WASHINGTON — The U.S. health care system is lagging further and further behind other industrialized countries on major measures of quality, efficiency and access to care, according to a new report from the nonprofit Commonwealth Fund, a leading health policy foundation.
That is having a profound effect on overall health in the U.S., the report found.
Americans die far more frequently than their counterparts in other countries as a result of preventable or treatable conditions, such as bacterial infections, screenable cancers, diabetes and complications from surgery.
In 2006-07, the U.S. recorded 96 preventable deaths per 100,000 people. By comparison, France, with the best-performing health care system, recorded just 55 deaths per 100,000.
And while the U.S. improved between 1997-98 and 2006-07, other countries made more progress.
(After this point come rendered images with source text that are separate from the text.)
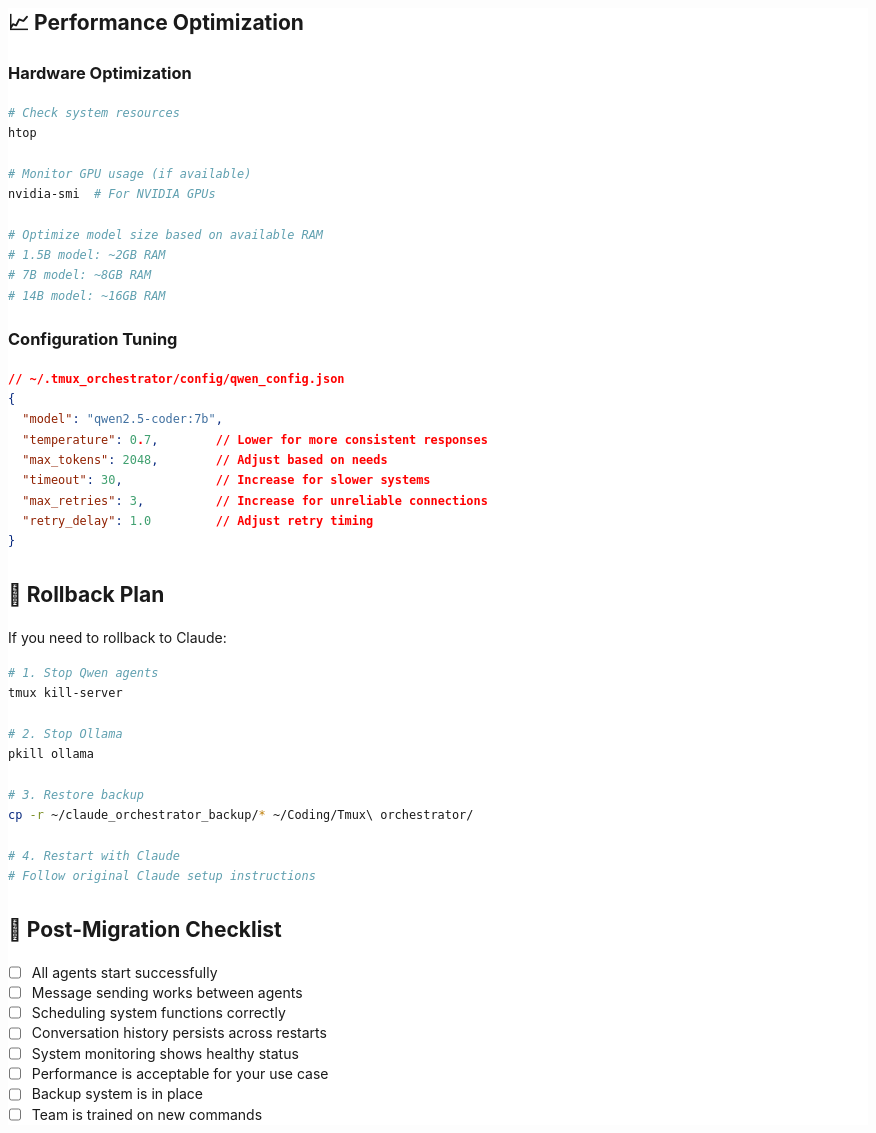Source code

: ## 📈 Performance Optimization

### Hardware Optimization
```bash
# Check system resources
htop

# Monitor GPU usage (if available)
nvidia-smi  # For NVIDIA GPUs

# Optimize model size based on available RAM
# 1.5B model: ~2GB RAM
# 7B model: ~8GB RAM  
# 14B model: ~16GB RAM
```

### Configuration Tuning
```json
// ~/.tmux_orchestrator/config/qwen_config.json
{
  "model": "qwen2.5-coder:7b",
  "temperature": 0.7,        // Lower for more consistent responses
  "max_tokens": 2048,        // Adjust based on needs
  "timeout": 30,             // Increase for slower systems
  "max_retries": 3,          // Increase for unreliable connections
  "retry_delay": 1.0         // Adjust retry timing
}
```

## 🔄 Rollback Plan

If you need to rollback to Claude:

```bash
# 1. Stop Qwen agents
tmux kill-server

# 2. Stop Ollama
pkill ollama

# 3. Restore backup
cp -r ~/claude_orchestrator_backup/* ~/Coding/Tmux\ orchestrator/

# 4. Restart with Claude
# Follow original Claude setup instructions
```

## 🎉 Post-Migration Checklist

- [ ] All agents start successfully
- [ ] Message sending works between agents
- [ ] Scheduling system functions correctly
- [ ] Conversation history persists across restarts
- [ ] System monitoring shows healthy status
- [ ] Performance is acceptable for your use case
- [ ] Backup system is in place
- [ ] Team is trained on new commands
Ireland and Great Britain, which had higher mortality rates than the U.S., now have lower rates.
“We are slipping behind,” said Commonwealth Fund Senior Vice President Cathy Schoen, one of the report’s authors.
The poor outcomes reflect the widespread problems that millions of Americans have getting access to health insurance and health care, the authors found.
In 2010, 44 percent of adults in the U.S. ages 19-64 either did not have insurance at some point during the year or did not have adequate insurance to cover their needs, up from 35 percent in 2003.
And a third of adults did not get medical care, did not fill a prescription or skipped a needed test or treatment because of cost.
In Great Britain, just 5 percent of adults reported such an access problem.
Despite the problems with access and quality, however, the U.S., continues to spend far more than other industrialized nations on health care, with per-capita spending on health care now topping $8,000 a year, more than twice what most other industrialized countries spend.
One bright spot in the report is evidence that Americans with some chronic conditions such as diabetes and high blood pressure are better at managing their diseases, which the authors credited to increased effort to highlight these issues.
Schoen also noted a “sea change” in hospital quality, which also reflects an intense campaign in recent years to measure quality and get hospitals to reduce events such as hospital-acquired infections.
The report’s authors concluded that the new health care law would likely have a major effect on many of the measurements, pushing up access to care as more people get insurance and improving outcomes as quality initiatives in the law begin to have an effect.
“We know the Affordable Care Act is going to make a difference,” Schoen said.